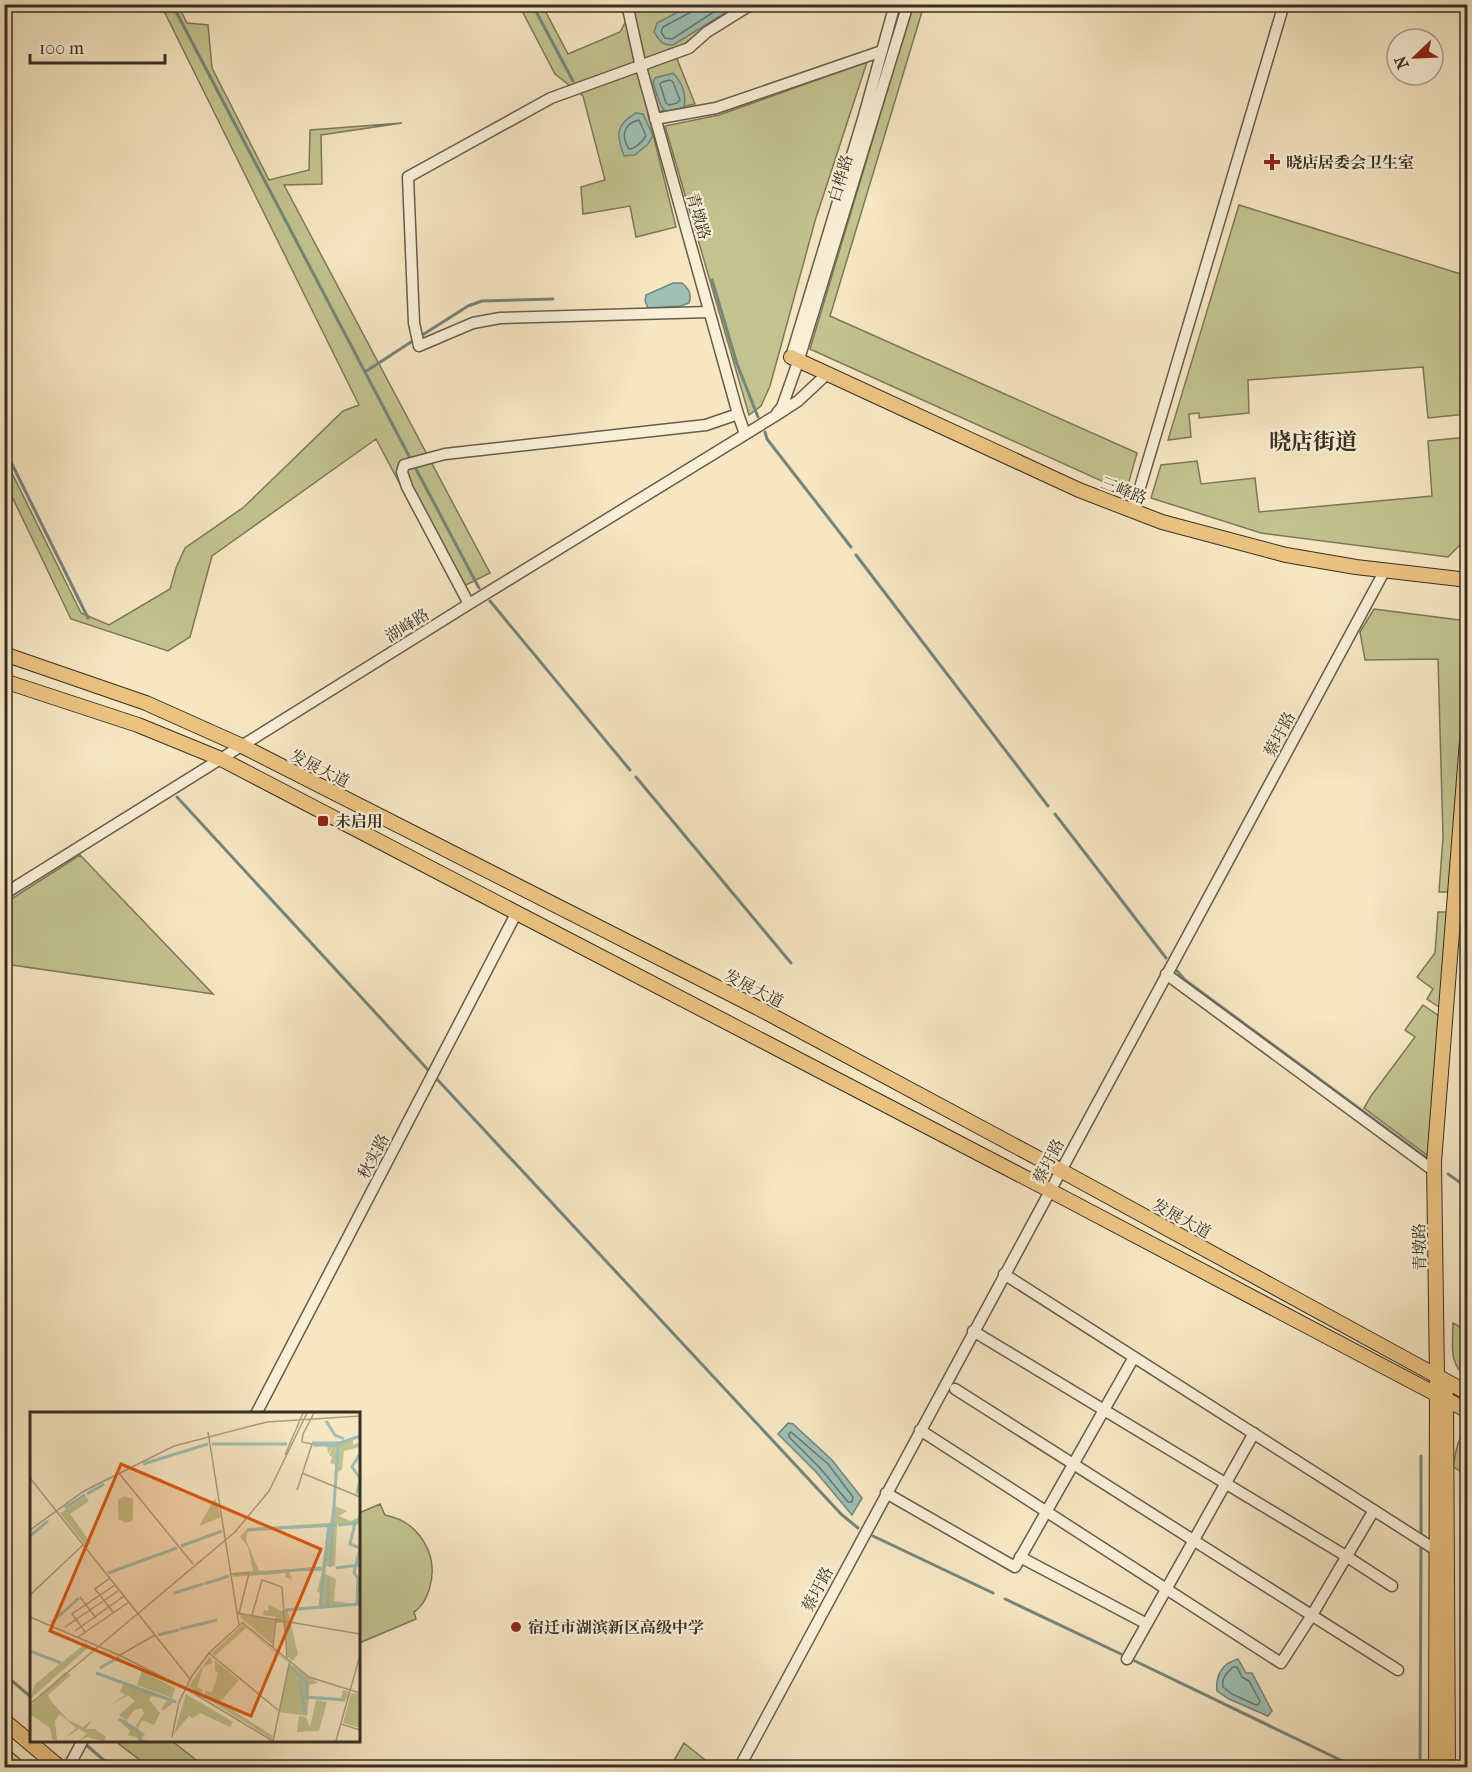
<svg xmlns="http://www.w3.org/2000/svg" width="1472" height="1772" font-family="'IM FELL French Canon','Noto Serif SC',serif">
<rect width="100%" height="100%" fill="#f6e6c2"/>
<filter id="stains"><feTurbulence type="fractalNoise" baseFrequency=".00333" numOctaves="4"/><feColorMatrix values="0 0 0 0 .2 0 0 0 0 .09 0 0 0 0 .02 0 0 0 .5 -.17"/></filter>
<radialGradient id="worn" r=".72"><stop offset=".6" stop-color="#630" stop-opacity="0"/><stop offset="1" stop-color="#630" stop-opacity=".3"/></radialGradient>
<!-- green -->
<path fill="#c2c38f" stroke="#7c795a" stroke-width="1.5" d="M161,5h17l9,18 21,2 4,43 57,112 40,-10 1,-40 92,-7 -81,12 1,49 -38,1 206,388 -34,17 -80,-151 -164,117 -22,81 -22,14 -97,-32 -66,-137 -1,-25 77,156 28,12 61,-36 6,-21 9,-20 59,-41 99,-96 16,-6z
M519,5h23l26,49 52,-22 15,-27h110l-66,42 -10,2 8,10 18,45 -47,10 28,113 -40,10 -6,-31 -47,8 -2,-27 24,-7 -22,-84 -28,-22z
M913,5h11l-94,311 307,137 -11,39 -316,-143z
M867,62l-52,159 -45,165 -9,20 -12,9 -84,-289 54,-11z
M1239,205l225,70 3,-17v156l-39,4 -5,-51 -175,13 1,33 -50,5v-5l-10,1 2,23 -23,3z
M1467,437l1,64 -5,41 -15,15 -187,-24 -110,-35 10,-33 36,-4 4,23 54,-6 4,34 173,-16 -4,-55z
M1374,609l93,12 -16,271h-12l4,-55 -5,-178 -73,1 -5,-28z
M80,855l133,139 -208,-30v-61z
M1438,912h12l-8,97 -15,-10 6,-10 -16,-12 18,-24z
M1423,1005l19,13 -11,140 -67,-50 7,-12 44,-59 -10,-7z
M1453,1323l14,8v48c-19,-17 -14,-33 -14,-56z
M1467,1430v45l-14,-8c3,-13 3,-28 14,-37z
M380,1504l5,11c35,7 55,41 44,75 -3,9 -7,17 -15,22l2,7 -57,24v-130z
M120,1741h52l33,26h-56l-30,-23z
M684,1743l30,24h-44z"/>
<!-- water -->
<path fill="#9dbfb4" stroke="#74857b" stroke-width="1.5" d="M693,4l45,1 -65,40c-11,1 -13,-4 -19,-13l3,-9z
M673,73c9,9 14,22 11,34l-15,4 -5,-1c-6,-7 -8,-19 -11,-28l2,-4z
M636,113l7,1 10,22 -5,8 -13,11 -11,1c-8,-21 -9,-31 12,-43z
M673,283h9c7,6 10,11 7,20l-8,3 -33,2 -3,-7 1,-6z
M788,1423l5,1 39,36 30,38 -10,17 -36,-43 -38,-38z
M1238,1659l8,14h6l20,38 -4,5 -39,-17 -12,-8c-2,-16 6,-28 21,-32z"/>
<g fill="none" stroke-linecap="round" stroke-linejoin="round">
<!-- shore -->
<path stroke="#6a776c" stroke-width="1.5" d="M694,4l-3,8 -28,15 -2,5 4,6 7,1 54,-35
M670,80l3,2 7,18 -3,3 -8,2 -3,-2 -6,-19 2,-2z
M639,120l7,16c-3,5 -11,13 -17,13 -8,-13 -6,-25 10,-29z
M791,1432l37,32 25,33 -1,5h-4l-28,-34 -31,-31v-3z
M1233,1667h4l5,10 7,4 11,20 -1,3 -3,1 -24,-11 -9,-7c-2,-9 4,-14 10,-20z"/>
<!-- stream -->
<path stroke="#74857b" stroke-width="3" d="M172,4l237,452
M532,4l41,77
M712,280l25,84 21,53
M424,334l44,-28 14,-5 71,-2
M365,372l46,-30
M765,432l2,7 84,108
M4,448l84,170
M416,469l63,119
M856,555l192,251
M490,601l140,169
M636,777l155,186
M177,797l253,275
M1055,814l111,144
M1177,971l8,9 244,180
M435,1077l406,437 17,14
M1448,1174l20,14
M873,1536l120,57
M1421,1536v-80
M1005,1599l116,55
M1135,1661l222,107
M4,1674l28,24
M84,1743l29,25
M1420,1768l1,-223"/>
<!-- minor casing -->
<g stroke="#675d4c" stroke-width="13">
<path id="minor" d="M627,4l14,63 97,347 7,20
M655,119l61,-11 166,-57
M709,312l-209,6 -27,5 -54,23 -5,-23 -6,-146 143,-79 138,-50 18,-16 45,-28
M791,357l72,-238 32,-115
M777,413l5,-6 17,-48 109,-355
M1133,511l151,-507
M469,604l-62,-117 -5,-15 2,-7 41,-11 261,-29 32,-11
M4,894l465,-290 306,-188 23,-15 30,-28
M1166,974l268,197
M1004,1274l432,276
M973,1331l373,225 46,30
M955,1389l443,281
M256,1414l261,-502
M920,1430l361,233 31,-48 62,-105
M886,1493l129,74 119,-210
M1020,1557l127,67
M1127,1659l127,-226
M68,1768l15,-28
M739,1768l646,-1198"/>
</g>
<!-- major casing -->
<g stroke="#372f25" stroke-width="16">
<path id="major" d="M791,357l288,133 83,32 124,33 70,12 112,13
M4,654l142,49 96,43 516,262 302,162 408,223
M4,681l134,44 83,34 828,431 419,221
M1446,1395l2,373
M1436,1768l1,-391 -3,-215 34,-434"/>
</g>
<!-- highway casing -->
<g stroke="#372f25" stroke-width="17">
<path id="highway" d="M4,1721l56,47
M4,1756l14,12"/>
</g>
<!-- minor -->
<use href="#minor" stroke="#f9efd7" stroke-width="10"/>
<!-- major -->
<use href="#major" stroke="#ebc381" stroke-width="14"/>
<!-- highway -->
<use href="#highway" stroke="#ebc381" stroke-width="15"/>
</g>
<!-- markers -->
<g fill="#8f2418" stroke="#f9efd7" stroke-width="2">
<path d="M1269 153h6v6h6v6h-6v6h-6v-6h-6v-6h6z"/>
<rect x="317" y="815" width="12" height="12" rx="3"/>
<circle cx="516" cy="1627" r="6"/>
</g>
<g text-anchor="middle" stroke-width="4.5" stroke-linejoin="round" paint-order="stroke">
<!-- poi labels -->
<g font-size="16" font-weight="bold" fill="#372f25" stroke="#f9efd7" text-anchor="start">
<text x="1286" y="168">晓店居委会卫生室</text>
<text x="335" y="827">未启用</text>
<text x="528" y="1633">宿迁市湖滨新区高级中学</text>
</g>
<!-- street labels -->
<g font-size="16" fill="#372f25" stroke="#f9efd7">
<text transform="translate(840 178) rotate(-73)" y="6">白桦路</text>
<text transform="translate(699 216) rotate(74)" y="6">青墩路</text>
<text transform="translate(1124 490) rotate(21)" y="6">三峰路</text>
<text transform="translate(407 625) rotate(-32)" y="6">湖峰路</text>
<text transform="translate(1279 734) rotate(-62)" y="6">蔡圩路</text>
<text transform="translate(320 768) rotate(27)" y="6">发展大道</text>
<text transform="translate(754 988) rotate(27)" y="6">发展大道</text>
<text transform="translate(373 1156) rotate(-62)" y="6">秋实路</text>
<text transform="translate(1048 1161) rotate(-62)" y="6">蔡圩路</text>
<text transform="translate(1182 1218) rotate(29)" y="6">发展大道</text>
<text transform="translate(1419 1247) rotate(-91)" y="6">青墩路</text>
<text transform="translate(817 1589) rotate(-62)" y="6">蔡圩路</text>
</g>
<!-- district labels -->
<g font-size="22" font-weight="bold" fill="#372f25" stroke="#f9efd7">
<text x="1313" y="449">晓店街道</text>
</g>
</g>
<!-- overview -->
<g transform="translate(30 1412)">
<rect width="330" height="330" fill="#f6e6c2"/>
<path d="M323,27v6l7,-3v5l-16,4 -2,18 -8,6 2,-10 -6,-2 2,-6 -3,-2 4,-9 -5,8 -1,-10zM94,84l9,3v21l-7,3 -8,-4v-19zM56,85l3,4 -19,13 21,29 -5,3 -26,-33zM185,86l6,19 -22,9zM303,93l14,6 -8,5 11,5 10,-4v5l-23,2 -2,42h-10l-1,7 12,6 -2,22 26,4 -72,6 10,43 -5,7 -5,-4 -5,-34h-7l1,-6 -14,-2 1,-5 4,1 1,-6 13,6 37,-5 2,-13 -4,-1 5,-21h-34l4,7 -4,11 3,-10 -6,-2 1,-4 -53,4v-4l20,-2 -5,-24 -8,-10 8,-9 82,-5zM298,113l-6,42 -63,4 -13,-31 2,-11zM208,202l37,5 -2,26 -32,-27zM213,212l44,37v1l-41,-34 -31,28 -3,-3zM56,231l3,4 -59,52 5,-15zM180,244l2,7 -9,4 -6,20 6,3 -2,5 -12,-9zM185,248l24,20 -19,22 53,34 -1,3 -68,-42 1,-6 7,1 6,-19 -3,-2zM259,251l29,20 -9,2v11l32,2 2,-8 6,1 -2,8 -38,-2 -2,19 -28,-4zM112,259l33,17 -3,10 -35,-13zM35,260l6,3 -23,20 3,6 17,19 15,7 9,-7 -6,9h9l11,8 -2,4 -17,-4 -9,4 9,-7 -8,-5 -15,10 12,-11 -16,-14 -5,6 2,21 -5,-2 -2,-11 -20,-14v-8zM94,271l50,19 -10,8 -3,-1 6,-9 -16,-4 -2,4 11,13 -6,12 -12,-5 -4,8 -3,-1 10,7 -3,5 6,2h-10l1,-3 -11,-3 2,-4 -12,-12 8,1 -7,-5 16,-14 -7,-6 -20,12 17,-12 -5,-4zM112,296l2,5 -9,14 -9,-6 8,-11zM321,281l9,1v34l-17,-5zM156,282l47,28 -3,5 -30,-14 -7,5 -4,-2 -15,18zM286,288l11,2 -8,29 -22,1 2,-16 7,1 4,11z" fill="#c2c38f" fill-rule="evenodd"/>
<path fill="none" stroke="#9dbfb4" stroke-width="3" d="M296,9l9,14 9,4M282,31h28l20,-7M182,32h75M283,33h25l-8,122M113,52l65,-20M57,82l17,-10M327,82l3,-16 -8,-11 8,-13M35,96l20,-13M325,111l-5,21 10,4 -6,25 4,5 -1,26M308,113l19,-2 3,-7M217,118l90,-5M0,124l18,-15M151,134l41,-15M306,156l24,-3M78,161l69,-25M221,162l70,-6M174,172l25,-8M144,181l29,-9M290,195l9,-82M297,195l2,-29M255,198l75,-6M21,211l28,-25M150,217l37,-9M128,223l21,-5M0,239l31,12M260,255l17,15 -1,15 39,3M70,256l19,-11M66,261l80,29M269,268l6,32M89,307l19,12 2,10"/>
<path fill="none" stroke="#aa9d83" stroke-width="1.5" d="M178,20l31,193M255,43l18,-42M88,60l75,92M272,61l58,24M0,66l160,201M267,78l15,-46 -10,-2 1,-8 11,-21M0,118l54,-39 90,-45 93,-24 93,-6M200,162l19,-1 -10,40M80,166l-15,11 18,23M0,183l54,-51M50,185l16,21M207,201l123,21M222,203l10,-35 20,7 5,71M0,205l91,39 69,35 83,50M212,210l67,55 51,16M35,215l53,-36M45,219l49,-35M55,220l-13,-18 43,-29M48,225l51,-35M243,235l3,-29M179,241l69,57M90,243l35,-20M0,292l205,-172 34,-41 38,-78M311,312l19,6M142,325l7,-35 13,-26 17,-23 34,-31M243,329l17,-81M306,329l24,-86"/>
<path fill="#df570d" fill-opacity="0.15" stroke="#df570d" stroke-width="3" d="M91,52l200,85 -70,167 -201,-85z"/>
<rect width="330" height="330" fill="none" stroke="#372f25" stroke-width="3"/>
</g>
<!-- margin -->
<rect width="1472" height="1772" fill="none" stroke="#f6e6c2" stroke-width="24"/>
<rect x="6" y="6" width="1460" height="1760" fill="none" stroke="#372f25" stroke-width="3"/>
<rect x="12" y="12" width="1448" height="1748" fill="none" stroke="#372f25" stroke-width="1.5"/>
<!-- north arrow -->
<g transform="translate(1415 57) rotate(247)"><circle r="28" fill="#f9efd7" stroke="#aba290" stroke-width="1.5"/>
<path d="M0-4.5L10 22L0 15L-10 22Z" fill="#8f2418"/>
<text y="-9" font-size="16" font-weight="bold" text-anchor="middle" fill="#372f25">N</text>
</g>
<!-- scale -->
<path d="M30 54v9h135v-9" fill="none" stroke="#372f25" stroke-width="3"/>
<text x="39" y="54" font-size="18" fill="#372f25" stroke="#f9efd7" stroke-width="4.5" paint-order="stroke">100 m</text>
<rect width="100%" height="100%" filter="url(#stains)"/>
<rect width="100%" height="100%" fill="url(#worn)"/>
</svg>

= Task directions =
Look over the listing. Pull out every line with the string "发展大道" in it.

= Result of this task =
<text transform="translate(320 768) rotate(27)" y="6">发展大道</text>
<text transform="translate(754 988) rotate(27)" y="6">发展大道</text>
<text transform="translate(1182 1218) rotate(29)" y="6">发展大道</text>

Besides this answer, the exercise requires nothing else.